Depuis mardi les sénateurs ont entamé l’examen du texte asile et immigration, au moment même où Emmanuel Macron et Angela Merkel à Berlin, plaidaient pour une réponse européenne coordonnée à la crise migratoire. Les sénateurs LR ont proposé un contre projet au texte de Gérard Collomb, adoptant une ligne plus dure.
« Déjà c’était une très mauvaise loi, et là elle est encore plus mauvaise, parce que c’est un durcissement qui se rapproche des thèses de Laurent Wauquiez et de l’extrême droite » argue Marie-Noëlle Lienemann, vice-présidente du Sénat, et sénatrice PS de Paris.
« Je trouve ça aussi très dangereux. Dangereux, et même parfois pas très humain, quand je pense à la manière dont sont traités les mineurs dans ce texte » explique-t-elle, faisant référence à la possibilité de procéder à la rétention de mineurs isolés et accompagnés, qui est autorisée dans le projet de loi.

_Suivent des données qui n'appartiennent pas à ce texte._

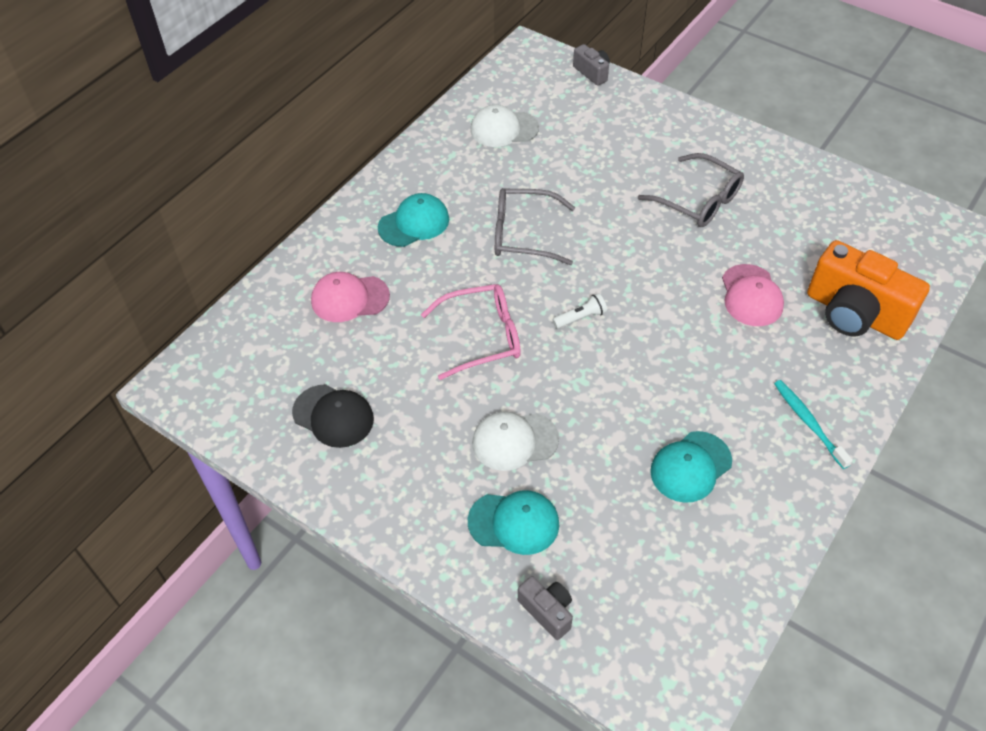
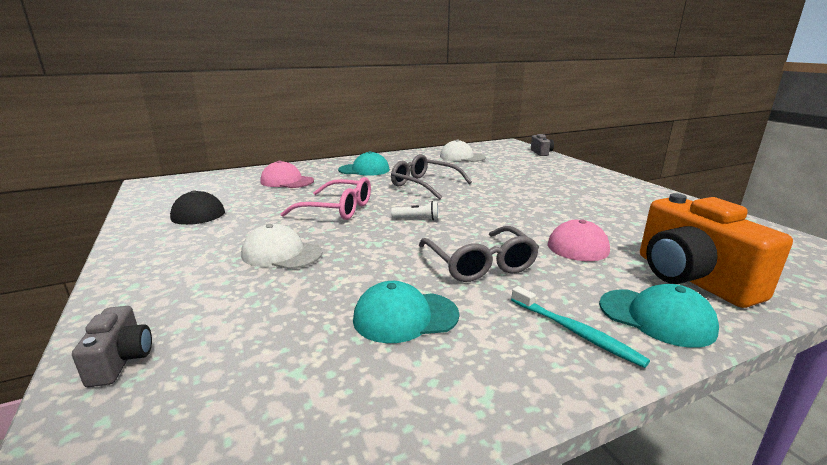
camera: 30 degrees right, 30 degrees down
(514, 523) = (205, 293): turquoise cap -> turquoise cap (656, 317)
(698, 200) = (572, 198): grey glasses -> grey glasses (479, 263)
(808, 422) = (575, 332): turquoise toothbrush -> turquoise toothbrush turned 135 degrees clockwise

« La réalité, c‘est qu’on habitue les gens, au motif qu’il y aurait trop d’immigrations et de réfugiés qui viendraient nous submerger, à l’inhumain » déplore-t-elle.
61 % des Français estiment que la politique française est trop laxiste en matière de politique migratoire. « Mais on ne cesse de leur dire ça, on ne cesse de faire une loi pour dire qu’elle n’est pas encore assez forte. On ferait mieux de s’occuper d’avoir des lois qui fonctionnent et de donner les moyens » réplique la sénatrice.
« Un flottement chez une partie des sénateurs de droite »
Marie-Noëlle Lienemann a présidé la séance de la nuit de jeudi à vendredi sur le texte asile et immigration au Sénat. Les incidents de séance se sont multipliés, provoqués par l‘absence d’un grand nombre de sénateurs de droite, pourtant majoritaires. « C’est vrai qu’on a une grande absence de nos collègues républicains. Moi je pense que ce n’était pas simplement une espèce de mauvaise organisation de ce groupe, qui, quand même, est bien huilé dans les traditions parlementaires » explique la sénatrice, qui possède son propre avis : « Je crois qu’il y a un flottement chez une partie des sénateurs de droite, qui, même sous Nicolas Sarkozy, avaient refusé des décisions, qui aujourd’hui, sont votées par leur camp ; qui ne sont pas très à l’aise et qui voient ce qu’il se passe, qu’on est pris par cette espèce de dérive, au lieu d’être solides sur nos bases » commente-t-elle, avant d’ajouter : « Il y a aussi le fait que ce texte est d’abord le texte du gouvernement et de Gérard Collomb ».
Ce dernier était présent lors de la dernière séance. « Quand vous entendez le ministre de l’Intérieur vous dire : il y a des enfants asociaux, eh bien on sait bien qu’un enfant qui a traversé l’Europe, il est pris dans un traumatisme (…) Un enfant n’est pas associable par nature » s’indigne la socialiste qui estime qu’une réponse de « respect de l’enfant » doit lui être apporté.
« Tout ça, fait qu’une partie des sénateurs, même du camp républicain, n’est pas très à l’aise » analyse-t-elle.